7.3.2.2 Partition selection

If a partitioned table is accessed in a series of index lookups (that is, using the ref, eq_ref, or ref_or_null access methods), MySQL checks to see whether it needs to make index lookups in all partitions or that it can limit access to a particular partition.

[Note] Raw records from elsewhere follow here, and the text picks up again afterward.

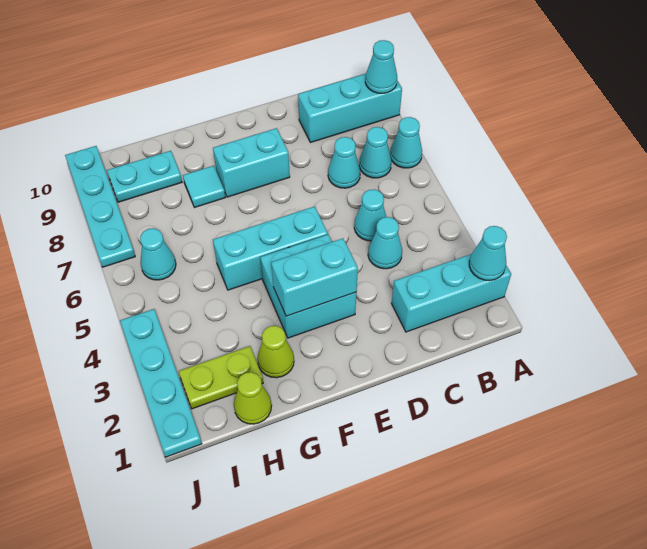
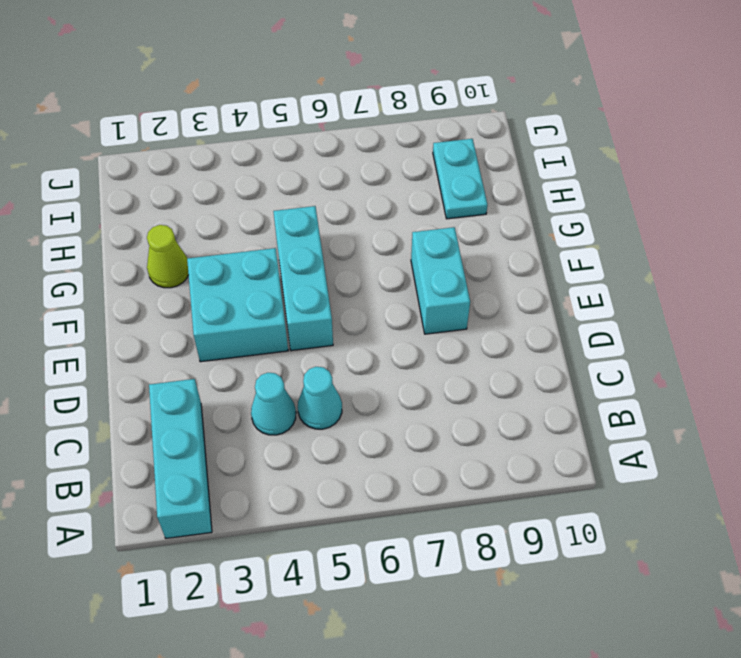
none -> cyan 1x1 cone [390,117,422,168]
none -> cyan 1x3 brick [298,74,402,143]
none -> cyan 1x1 cone [359,127,392,178]

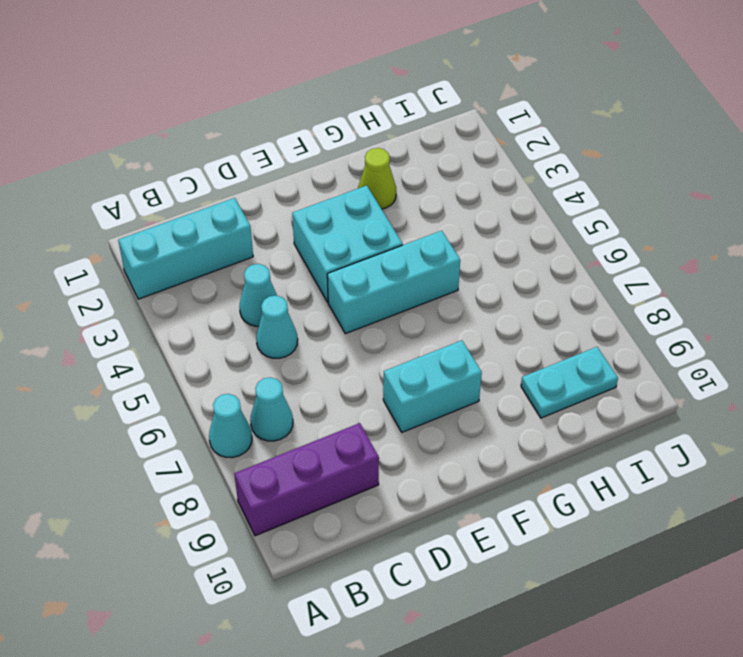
purple 1x3 brick [234,423,379,536] -> cyan 1x3 brick [298,74,402,143]
none -> cyan 1x1 cone [328,137,360,188]
none -> cyan 1x1 tile [183,166,225,208]
none -> lime 1x1 cone [234,372,272,424]

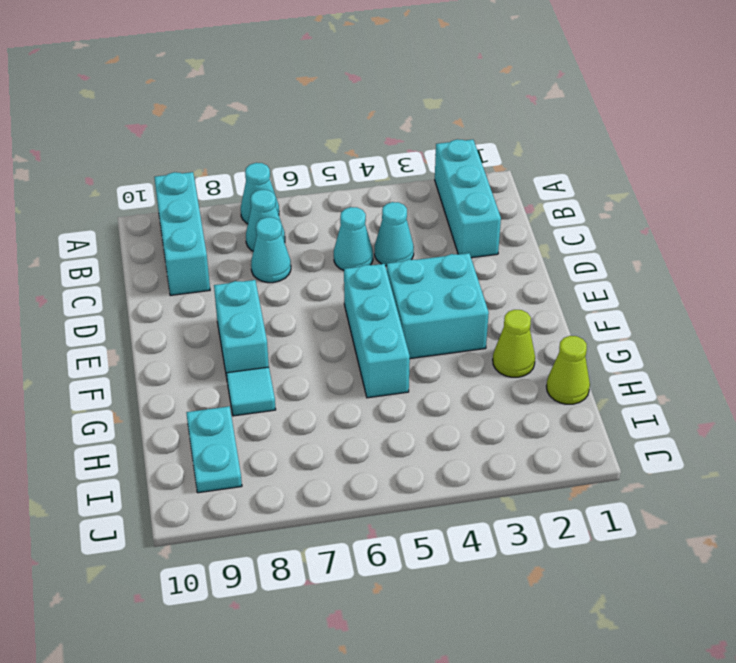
none -> lime 1x2 plate [179,346,263,409]
none -> cyan 1x1 cone [140,228,176,280]
none -> cyan 1x4 plate [120,309,202,457]

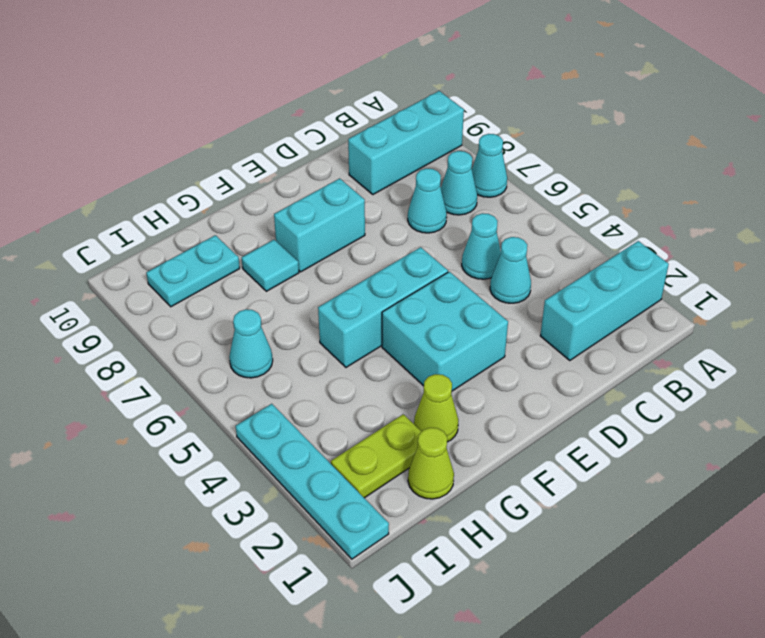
none -> cyan 1x4 plate [65,146,135,267]
none -> cyan 1x1 cone [469,226,507,281]
none -> cyan 1x1 cone [365,40,397,93]

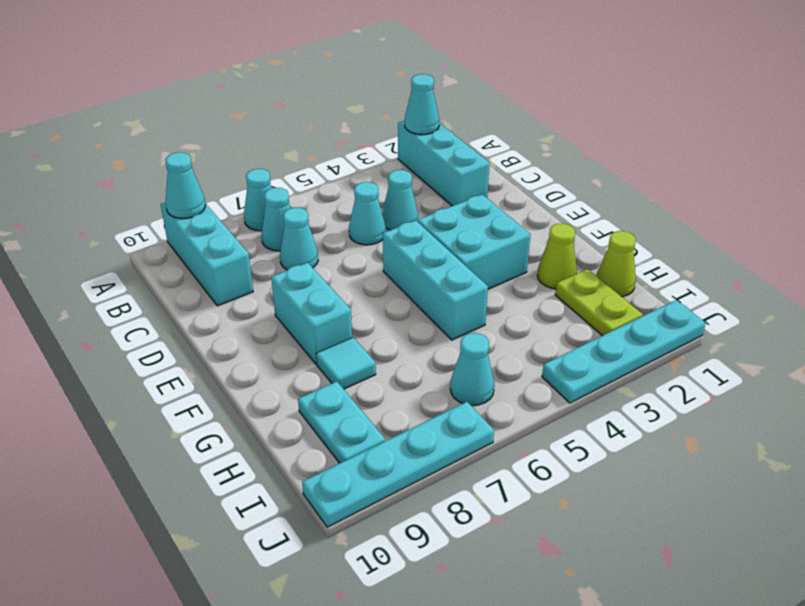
none -> cyan 1x2 brick [271,238,358,316]

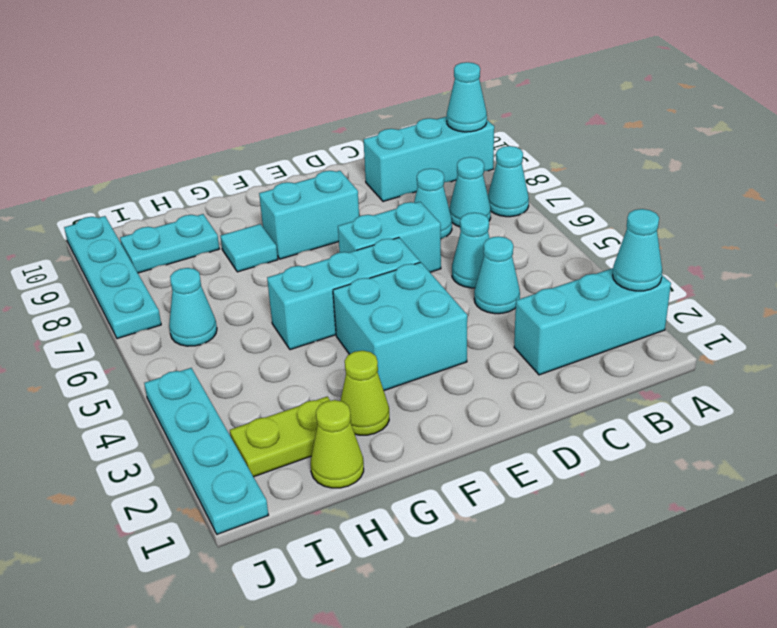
cyan 1x2 brick [338,202,441,272] -> cyan 1x2 brick moved to [271,238,358,316]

This is performed for each index lookup.

Consider this example:

CREATE TABLE t1 (a INT, b INT);

INSERT INTO t1 VALUES (1,1),(2,2),(3,3);

CREATE TABLE t2 (
    keypart1 INT,
    keypart2 INT,
    KEY(keypart1, keypart2)
)
PARTITION BY HASH(keypart2);

INSERT INTO t2 VALUES (1,1),(2,2),(3,3);

The query

SELECT * FROM t1, t2
    WHERE  t2.keypart1=t1.a
    AND    t2.keypart2=t1.b;

is executed using this algorithm:

(for each record in t1:)
{
  t2->index_read({current-value-of(t1.a), current-value-of(t1.b)});
  while( t2->index_next_same() )
    pass row combination to query output;
}

In the index_read() call, the partitioned table handler will discover that the value of all partitioning columns (in this case, the single column b) is fixed, and find a single partition to access. If this partition was pruned away, then no partitions will be accessed at all.